The confiscated assets include two buildings – the Iranian Cultural Center in Ottawa and Center for Iranian Studies in Toronto – as well as some $2.6 million seized from Iranian bank accounts and a couple of vehicles.
The two properties have been sold for $26.5 and $1.85 million respectively, while the proceeding were transferred to several families in the US, who sought share of the assets as a compensation for various acts of terrorism they blamed on Iran. Court documents confirming that the funds have been distributed are dated August 7, yet only caught eye of local media on Friday.

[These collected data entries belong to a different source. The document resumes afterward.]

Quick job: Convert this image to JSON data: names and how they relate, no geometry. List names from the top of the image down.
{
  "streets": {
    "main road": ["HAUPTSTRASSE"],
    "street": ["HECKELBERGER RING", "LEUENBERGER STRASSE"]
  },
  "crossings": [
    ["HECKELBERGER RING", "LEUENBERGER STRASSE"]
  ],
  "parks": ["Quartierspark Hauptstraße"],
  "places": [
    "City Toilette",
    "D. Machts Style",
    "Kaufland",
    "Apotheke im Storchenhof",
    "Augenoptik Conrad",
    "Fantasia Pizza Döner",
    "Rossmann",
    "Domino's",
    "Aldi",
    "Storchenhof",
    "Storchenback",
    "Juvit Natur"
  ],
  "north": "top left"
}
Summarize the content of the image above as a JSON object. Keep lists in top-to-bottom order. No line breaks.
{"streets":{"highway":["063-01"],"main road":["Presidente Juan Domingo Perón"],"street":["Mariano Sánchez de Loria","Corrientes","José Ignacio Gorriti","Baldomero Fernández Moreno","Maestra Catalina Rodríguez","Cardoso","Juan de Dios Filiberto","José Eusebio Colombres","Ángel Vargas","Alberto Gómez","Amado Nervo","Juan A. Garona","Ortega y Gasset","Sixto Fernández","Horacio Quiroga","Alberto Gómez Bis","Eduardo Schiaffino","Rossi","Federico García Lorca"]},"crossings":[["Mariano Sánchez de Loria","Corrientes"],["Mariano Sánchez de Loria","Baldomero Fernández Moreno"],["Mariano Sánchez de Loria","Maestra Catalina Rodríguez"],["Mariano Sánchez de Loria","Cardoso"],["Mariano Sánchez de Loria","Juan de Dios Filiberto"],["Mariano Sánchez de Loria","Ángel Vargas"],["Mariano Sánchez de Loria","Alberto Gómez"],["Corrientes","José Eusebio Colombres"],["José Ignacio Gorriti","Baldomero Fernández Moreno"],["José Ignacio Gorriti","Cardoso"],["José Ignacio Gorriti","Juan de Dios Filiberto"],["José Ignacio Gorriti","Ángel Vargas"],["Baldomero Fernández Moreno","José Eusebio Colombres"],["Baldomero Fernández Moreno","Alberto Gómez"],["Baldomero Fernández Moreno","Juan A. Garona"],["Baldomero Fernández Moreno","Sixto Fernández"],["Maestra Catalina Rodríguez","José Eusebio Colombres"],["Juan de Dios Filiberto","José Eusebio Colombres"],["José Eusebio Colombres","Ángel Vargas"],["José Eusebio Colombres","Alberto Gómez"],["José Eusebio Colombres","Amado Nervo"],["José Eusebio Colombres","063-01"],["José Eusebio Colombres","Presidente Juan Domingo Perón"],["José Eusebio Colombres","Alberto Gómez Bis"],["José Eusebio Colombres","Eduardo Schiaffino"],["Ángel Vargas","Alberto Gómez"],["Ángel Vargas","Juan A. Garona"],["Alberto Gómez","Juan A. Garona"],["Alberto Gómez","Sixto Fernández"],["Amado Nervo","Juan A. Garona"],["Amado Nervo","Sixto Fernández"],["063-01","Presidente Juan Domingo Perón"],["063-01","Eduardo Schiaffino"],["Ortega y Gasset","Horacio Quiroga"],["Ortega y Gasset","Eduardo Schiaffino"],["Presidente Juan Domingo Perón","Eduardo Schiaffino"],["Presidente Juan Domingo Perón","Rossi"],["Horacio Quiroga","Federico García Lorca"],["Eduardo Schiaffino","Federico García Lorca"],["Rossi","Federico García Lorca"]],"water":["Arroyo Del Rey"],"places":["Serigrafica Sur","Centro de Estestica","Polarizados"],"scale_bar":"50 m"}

The recipients of the compensations include the family of Marla Bennett, a US exchange student killed in bombing of the Hebrew University in Jerusalem back in 2002, as well as Edward Tracy and Joseph Cicippio, who were held hostage in Lebanon from 1986 to 1991. These attacks have been blamed either on Hezbollah or Hamas, two organizations allegedly supported by Iran.
While foreign governments are typically immune to lawsuits, Canada adopted the so-called Justice for Victims of Terrorism Act back in 2012 that makes an exception of “state sponsors of terrorism.” Currently, only two countries – Iran and Syria – are on the Canadian blacklist.
The Canadian case against Iran has been dragging for a few years, and the Islamic Republic tried to challenge the property seizure, demanding some actual proof from the claimants. The mere presence of Iran on the terrorist list was appearently enough to dismiss that appeal, however.
Tehran has been rejecting all the allegations of its involvement into the terrorist acts, branding the whole case “politically motivated.”